OpenCV YOLO에서 각 Output layer shape 출력 질문입니다!

Question

안녕하세요! 사소한 질문일 수 있는데 궁금해서 질문드립니다!

다음과 같이 단일 이미지를 Object Detection하는 코드를 함수화 하지 않고 개별 cell로 작성한 후 output shape를 출력하면 3개의 shape 모두 각각 출력되는 것을 볼 수 있습니다!(빨간색 박스입니다!)
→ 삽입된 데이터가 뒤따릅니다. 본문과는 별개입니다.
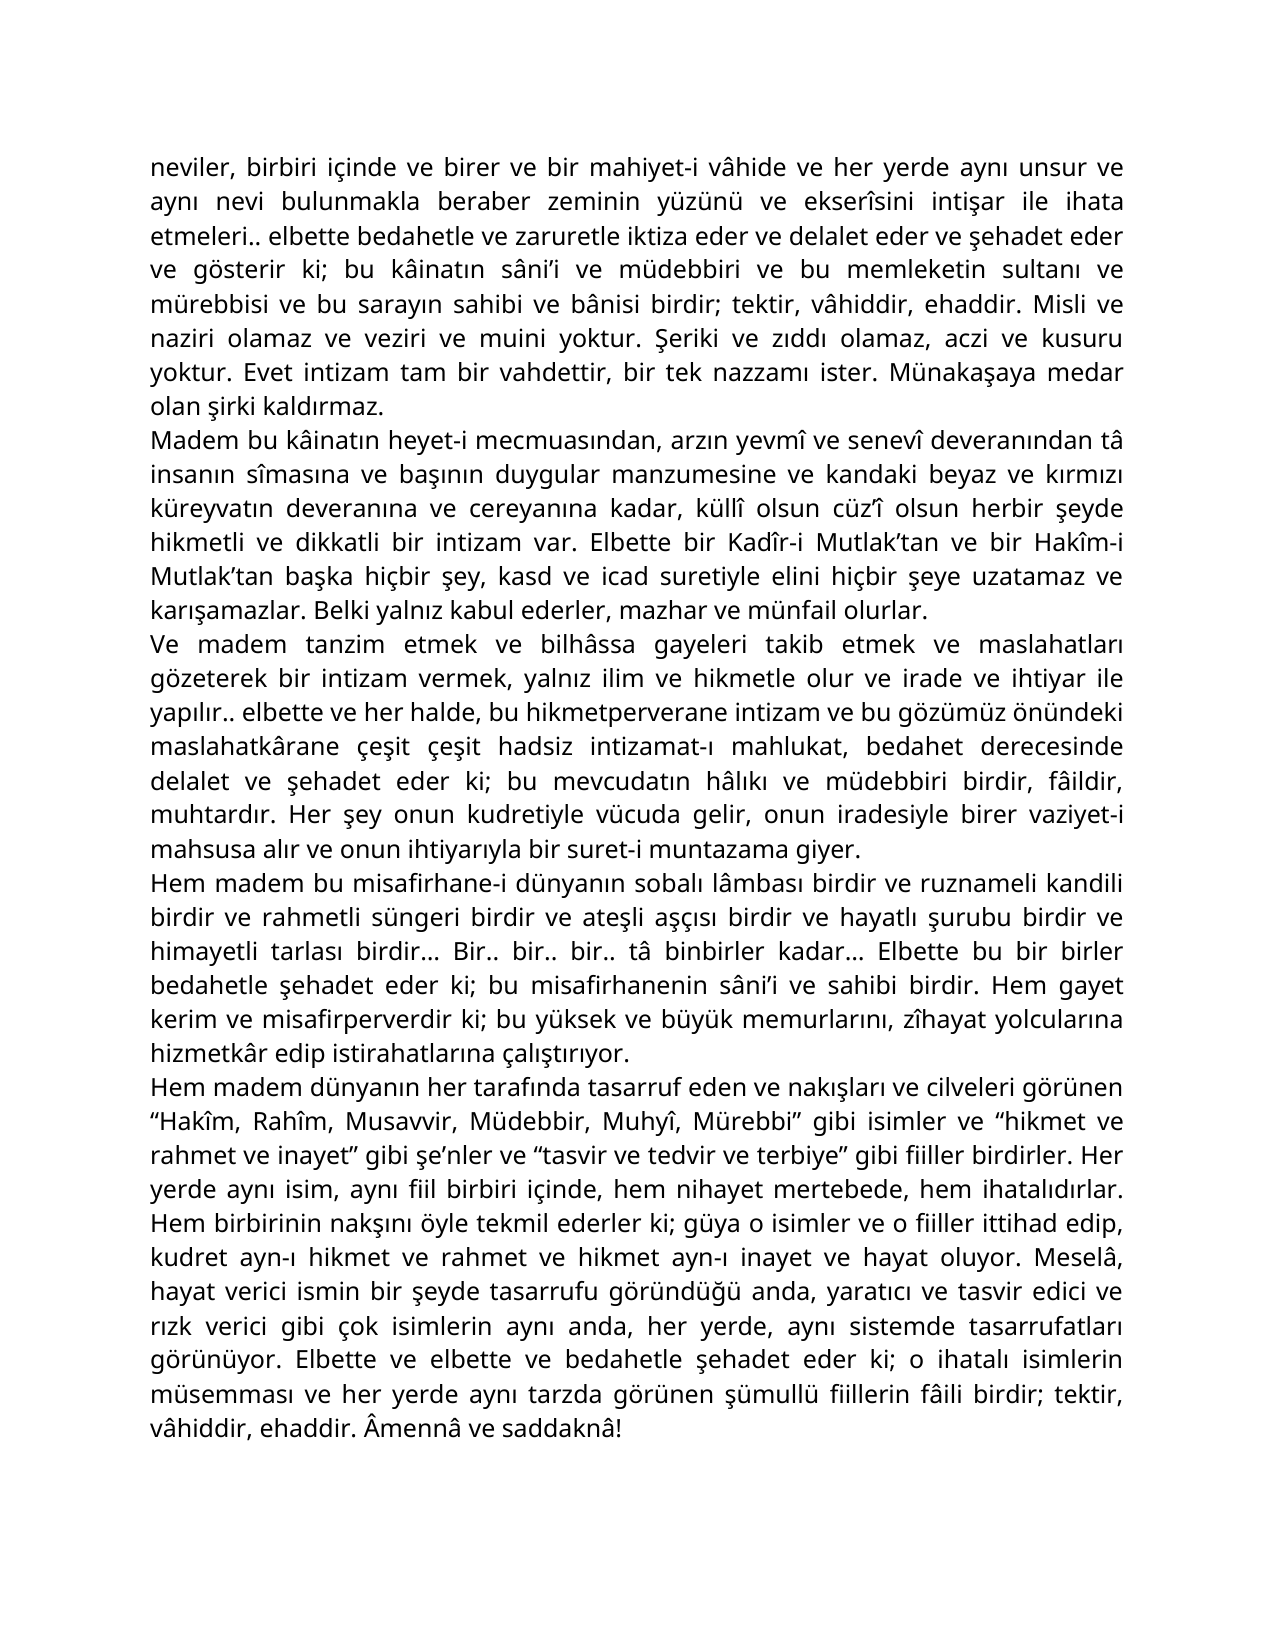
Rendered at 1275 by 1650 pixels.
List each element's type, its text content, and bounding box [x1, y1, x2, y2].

text Ve madem tanzim etmek ve bilhâssa gayeleri takib etmek ve maslahatları gözeterek bir intizam vermek, yalnız ilim ve hikmetle olur ve irade ve ihtiyar ile yapılır.. elbette ve her halde, bu hikmetperverane intizam ve bu gözümüz önündeki maslahatkârane çeşit çeşit hadsiz intizamat-ı mahlukat, bedahet derecesinde delalet ve şehadet eder ki; bu mevcudatın hâlıkı ve müdebbiri birdir, fâildir, muhtardır. Her şey onun kudretiyle vücuda gelir, onun iradesiyle birer vaziyet-i mahsusa alır ve onun ihtiyarıyla bir suret-i muntazama giyer. [150, 627, 1125, 865]
text Hem madem bu misafirhane-i dünyanın sobalı lâmbası birdir ve ruznameli kandili birdir ve rahmetli süngeri birdir ve ateşli aşçısı birdir ve hayatlı şurubu birdir ve himayetli tarlası birdir… Bir.. bir.. bir.. tâ binbirler kadar… Elbette bu bir birler bedahetle şehadet eder ki; bu misafirhanenin sâni’i ve sahibi birdir. Hem gayet kerim ve misafirperverdir ki; bu yüksek ve büyük memurlarını, zîhayat yolcularına hizmetkâr edip istirahatlarına çalıştırıyor. [150, 865, 1125, 1070]
text Hem madem dünyanın her tarafında tasarruf eden ve nakışları ve cilveleri görünen “Hakîm, Rahîm, Musavvir, Müdebbir, Muhyî, Mürebbi” gibi isimler ve “hikmet ve rahmet ve inayet” gibi şe’nler ve “tasvir ve tedvir ve terbiye” gibi fiiller birdirler. Her yerde aynı isim, aynı fiil birbiri içinde, hem nihayet mertebede, hem ihatalıdırlar. Hem birbirinin nakşını öyle tekmil ederler ki; güya o isimler ve o fiiller ittihad edip, kudret ayn-ı hikmet ve rahmet ve hikmet ayn-ı inayet ve hayat oluyor. Meselâ, hayat verici ismin bir şeyde tasarrufu göründüğü anda, yaratıcı ve tasvir edici ve rızk verici gibi çok isimlerin aynı anda, her yerde, aynı sistemde tasarrufatları görünüyor. Elbette ve elbette ve bedahetle şehadet eder ki; o ihatalı isimlerin müsemması ve her yerde aynı tarzda görünen şümullü fiillerin fâili birdir; tektir, vâhiddir, ehaddir. Âmennâ ve saddaknâ! [150, 1070, 1125, 1444]
text Madem bu kâinatın heyet-i mecmuasından, arzın yevmî ve senevî deveranından tâ insanın sîmasına ve başının duygular manzumesine ve kandaki beyaz ve kırmızı küreyvatın deveranına ve cereyanına kadar, küllî olsun cüz’î olsun herbir şeyde hikmetli ve dikkatli bir intizam var. Elbette bir Kadîr-i Mutlak’tan ve bir Hakîm-i Mutlak’tan başka hiçbir şey, kasd ve icad suretiyle elini hiçbir şeye uzatamaz ve karışamazlar. Belki yalnız kabul ederler, mazhar ve münfail olurlar. [150, 422, 1125, 627]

그런데 아래와 같이 함수화로 만들고 난 후 출력하면 3개의 Output layer 중 마지막 layer인 (8112, 85) 만 3번 출력되는데 왜 이러는 걸까요..? 그렇다고 Object Detection 결과가 잘못되어서 나오진 않습니다. 함수화하지 않은 셀에서 실행했을 때랑 Detection 결과는 동일하게 정상적으로 나옵니다. shape 출력 결과만 저렇게 나오는 것 같은데.. 왜 그러는 건가요..?

Answer

typing이 잘못되었군요.

아래에서 for 문에 idx, output이 되어야 하는데, idx, ouput이 되었습니다. ouput=>output으로 수정하시면 됩니다.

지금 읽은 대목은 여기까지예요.